# My wife doesn't love me anymore...Please Help! Advice?



## Eternity928 (Aug 22, 2009)

Well....I have never used a forum for advice, but I don't know where else to turn. My wife has recently told me that she no longer loves me and wants a divorce. This has completely devastated me. We are recently married, only 2 years. We have had our ups and downs. But I have generally been happy. We have always had a problem with fighting, and she has told me that she wanted a divorce before, but it was in anger and told me later that she didn't mean it. I could see in her eyes that this time, she was serious. I don't know what to do! I love this woman more than I thought was possible. I would do anything to save this marriage. We have planned on going to counseling, but she has told me that she doesn't want to try to fix our relationship. She has become distant and will not open up and talk with me. I have been far from an ideal husband, but she tells me that it has nothing to do with me, she just wants more opportunities. I want her to be happy, but selfishly, I want her to be happy with me, which she has told me probably won't ever happen. I don't know what I can do or say that will help our situation. I don't want to lose my best friend and love of my life!


----------



## dcrim (Oct 1, 2008)

I didn't want to lose my best friend either. But I did...and will never know why. 

If she's bound & determined to do this...sorry to say, but cut your losses and heal. 

I'm so sorry for what you're feeling and going through...


----------



## Corpuswife (Apr 24, 2009)

I am so surprised at the amount of newer marriages that throw out the divorce word...when fights occur. I've noticed this with my son and his W...now married for 1 year.

It's a problem with anger and control many times. Also, the level of communication is there. When anger and communication breakdown come together it's frustration=DIVORCE WORD. 

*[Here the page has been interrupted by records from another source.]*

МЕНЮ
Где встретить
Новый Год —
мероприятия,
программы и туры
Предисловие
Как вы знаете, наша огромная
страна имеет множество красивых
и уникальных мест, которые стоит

I would line up a counselor. If she doesn't want to go, then you go. Show her you are getting help. Maybe she will cool down and join you. In any way you will need some support. 

Don't be too needy. It isn't attractive. SHOW her,through your actions, that you are trying.


----------



## Eternity928 (Aug 22, 2009)

Thank you for your advice! She has told me that she will go to counseling. I am hoping for the best...I have to admit, I have been needy. I will stop immediately and take some initiative. I have just found out (well....put all the pieces together) that she is having somewhat of an EA. The OM is almost 30 years older than her but she has been sharing all of her intimate feelings with him instead of me. She has been hiding the relationship, I just found out on the phone bill... I confronted her and she tells me that she doesn't like telling me intimate feelings, and feels more comfortable telling someone else. I have spent the day reading threads on this site...looking for some hope, because I'm losing mine very quickly. 

I have read your story Corpuswife and I wish you the best of luck! I hope to be as strong as you have through this ordeal...


----------



## preso (May 1, 2009)

Eternity928 said:


> Well....I have never used a forum for advice, but I don't know where else to turn. My wife has recently told me that she no longer loves me and wants a divorce. This has completely devastated me. We are recently married, only 2 years. We have had our ups and downs. But I have generally been happy. We have always had a problem with fighting, and she has told me that she wanted a divorce before, but it was in anger and told me later that she didn't mean it. I could see in her eyes that this time, she was serious. I don't know what to do! I love this woman more than I thought was possible. I would do anything to save this marriage. We have planned on going to counseling, but she has told me that she doesn't want to try to fix our relationship. She has become distant and will not open up and talk with me. I have been far from an ideal husband, but she tells me that it has nothing to do with me, she just wants more opportunities. I want her to be happy, but selfishly, I want her to be happy with me, which she has told me probably won't ever happen. I don't know what I can do or say that will help our situation. I don't want to lose my best friend and love of my life!


Sadly the fact is, you cannot make someone love you.
If she really wants to not be married to you anymore, you have to let her go and divorce her. be thankful you know now... how she feels and what she wants and not 10 years, 3 kids and a mortgage later.


----------